DISCUSSÃO DE CRITÉRIOS DE ADMISSIBILIDADE DO RECURSO ESPECIAL.
IMPOSSIBILIDADE. AÇÃO CIVIL PÚBLICA. SERVIDOR PÚBLICO. INVESTIDURA.
AUSÊNCIA DE CONCURSO PÚBLICO. INCONSTITUCIONALIDADE. ATO
ADMINISTRATIVO NULO. IMPRESCRITIBILIDADE. ORIENTAÇÃO CONSOLIDADA NO
STF E STJ. EMBARGOS DE DIVERGÊNCIA DOS PARTICULARES PARCIALMENTE
CONHECIDOS, E, NESTE PONTO, NÃO PROVIDOS.
1. É pacífica a jurisprudência desta Corte Superior de que exame
dos requisitos de admissibilidade do Recurso Especial demanda a
análise das particularidades de cada caso, circunstância que só
revelaria o cabimento dos Embargos de Divergência se as questões
tratadas nos acórdãos confrontados fossem absolutamente idênticas.
É essa a orientação consolidada na Súmula 315/STJ, de que são
incabíveis Embargos de Divergência para discutir questões de
admissibilidade.
2. Consoante jurisprudência consolidada no Supremo Tribunal
Federal e no Superior Tribunal de Justiça, as situações
flagrantemente inconstitucionais não podem e não devem ser
superadas ou estabilizadas com eventual decurso do tempo.

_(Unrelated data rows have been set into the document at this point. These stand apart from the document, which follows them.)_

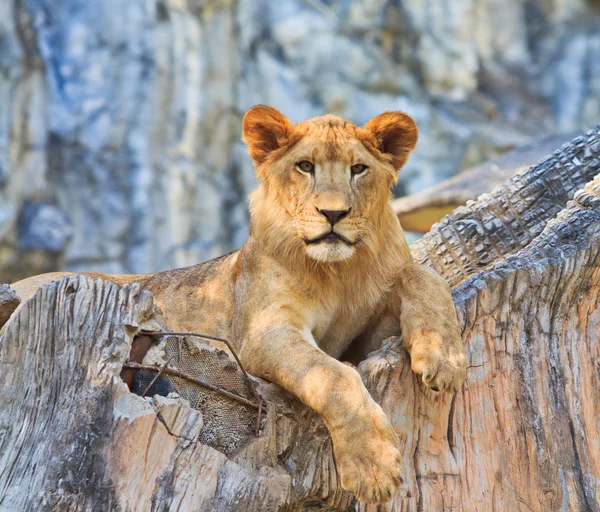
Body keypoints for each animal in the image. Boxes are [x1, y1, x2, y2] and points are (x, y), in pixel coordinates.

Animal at [10, 105, 468, 504]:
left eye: (359, 169)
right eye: (305, 166)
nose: (333, 214)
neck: (338, 273)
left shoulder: (368, 334)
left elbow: (422, 275)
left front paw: (445, 359)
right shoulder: (264, 330)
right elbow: (334, 375)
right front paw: (373, 467)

Não
havendo que se falar, assim, em consolidação do ato administrativo.
3. Logo, não incide o instituto da prescrição nas hipóteses em que
o Ministério Público busca, por meio de Ação Civil Pública,
providências cabíveis para proteger o princípio constitucional do
concurso público, visto que o decurso do tempo não tem o condão de
convalidar atos de provimento em cargos efetivo sem a devida
submissão a concurso público.
4. Embargos de Divergência dos Particulares parcialmente
conhecidos, e, neste ponto, não providos.
Decisão Completa
Vistos, relatados e discutidos estes autos, acordam os Ministros da
Primeira Seção do Superior Tribunal de Justiça, na conformidade dos
votos e das notas taquigráficas a seguir, por unanimidade, conhecer
parcialmente dos embargos de divergência, e, neste ponto, negar-lhe
provimento, nos termos do voto do Sr. Ministro Relator. Os Srs.
Ministros Og Fernandes, Mauro Campbell Marques, Assusete Magalhães,
Sérgio Kukina, Regina Helena Costa, Gurgel de Faria, Francisco
Falcão e Herman Benjamin votaram com o Sr. Ministro Relator.